Donald Trump is set to drop climate change as a national security threat, as part of a new National Security Strategy that will be released on Monday.

In a speech that is expected to prioritize the president's "America first" security blueprint, the threat of climate change will be downplayed in a sharp change of tack from the Obama administration—which emphasized it as one of the biggest threats facing the U.S.

Reporting Trump's plans to reverse the Obama-era policy that included climate change as a national security threat, The Federalist quoted the document as saying: "US leadership is indispensable to countering an anti-growth energy agenda that is detrimental to US economic and energy security interests."

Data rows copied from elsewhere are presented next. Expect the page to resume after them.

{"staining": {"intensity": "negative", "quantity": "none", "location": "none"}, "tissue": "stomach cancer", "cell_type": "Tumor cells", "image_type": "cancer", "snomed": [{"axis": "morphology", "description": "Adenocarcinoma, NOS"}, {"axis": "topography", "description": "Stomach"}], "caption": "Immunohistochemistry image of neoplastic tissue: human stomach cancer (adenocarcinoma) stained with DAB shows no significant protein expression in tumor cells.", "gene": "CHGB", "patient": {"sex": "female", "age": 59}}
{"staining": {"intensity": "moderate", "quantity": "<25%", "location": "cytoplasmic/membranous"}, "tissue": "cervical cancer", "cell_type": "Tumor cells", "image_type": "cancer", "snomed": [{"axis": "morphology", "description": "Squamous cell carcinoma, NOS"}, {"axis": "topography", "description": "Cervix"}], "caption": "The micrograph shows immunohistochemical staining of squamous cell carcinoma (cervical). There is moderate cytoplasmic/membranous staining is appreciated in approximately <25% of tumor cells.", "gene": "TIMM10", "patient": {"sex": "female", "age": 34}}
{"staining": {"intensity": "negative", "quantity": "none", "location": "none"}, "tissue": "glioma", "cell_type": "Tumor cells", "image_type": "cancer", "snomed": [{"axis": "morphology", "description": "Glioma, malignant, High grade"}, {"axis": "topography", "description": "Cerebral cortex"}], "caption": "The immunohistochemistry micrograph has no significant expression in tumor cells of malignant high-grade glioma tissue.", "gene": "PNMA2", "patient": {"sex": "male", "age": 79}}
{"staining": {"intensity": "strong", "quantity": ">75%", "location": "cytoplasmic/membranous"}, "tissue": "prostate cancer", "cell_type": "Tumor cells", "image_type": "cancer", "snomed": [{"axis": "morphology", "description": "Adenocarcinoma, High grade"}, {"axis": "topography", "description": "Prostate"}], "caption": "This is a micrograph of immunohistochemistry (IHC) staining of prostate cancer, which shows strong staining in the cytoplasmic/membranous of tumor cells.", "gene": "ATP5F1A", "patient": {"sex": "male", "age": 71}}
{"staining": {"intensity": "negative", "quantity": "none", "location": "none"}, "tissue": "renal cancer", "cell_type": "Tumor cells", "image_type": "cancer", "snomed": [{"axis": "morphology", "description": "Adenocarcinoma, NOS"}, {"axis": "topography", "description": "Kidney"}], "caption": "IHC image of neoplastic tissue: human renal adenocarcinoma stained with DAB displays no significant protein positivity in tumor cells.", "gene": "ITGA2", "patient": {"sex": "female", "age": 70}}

"Given future global energy demand, much of the developing world will require fossil fuels, as well as other forms of energy, to power their economies and lift their people out of poverty," it added.

An early draft of the strategy, seen by the Associated Press, complained the U.S. had disadvantaged itself by being involved in multinational agreements such as those working toward combating climate change.

The move comes as part of a skeptical approach to climate change from Trump's administration, with the U.S. already facing criticism from other nations over its decision to withdraw from the Paris climate agreement.

Announcing his decision on the pact, which made the U.S. the only country not signed up to the agreement that aims to prevent global temperatures from rising 2 degrees Celsius above preindustrial levels, in an effort to prevent the worst effects of climate change, Trump suggested he made the decision to protect the U.S. economy.

"The Paris accord will undermine our economy," and it "puts us at a permanent disadvantage," Trump said during his announcement in June at the White House Rose Garden.

"We're on the right side of history," he added.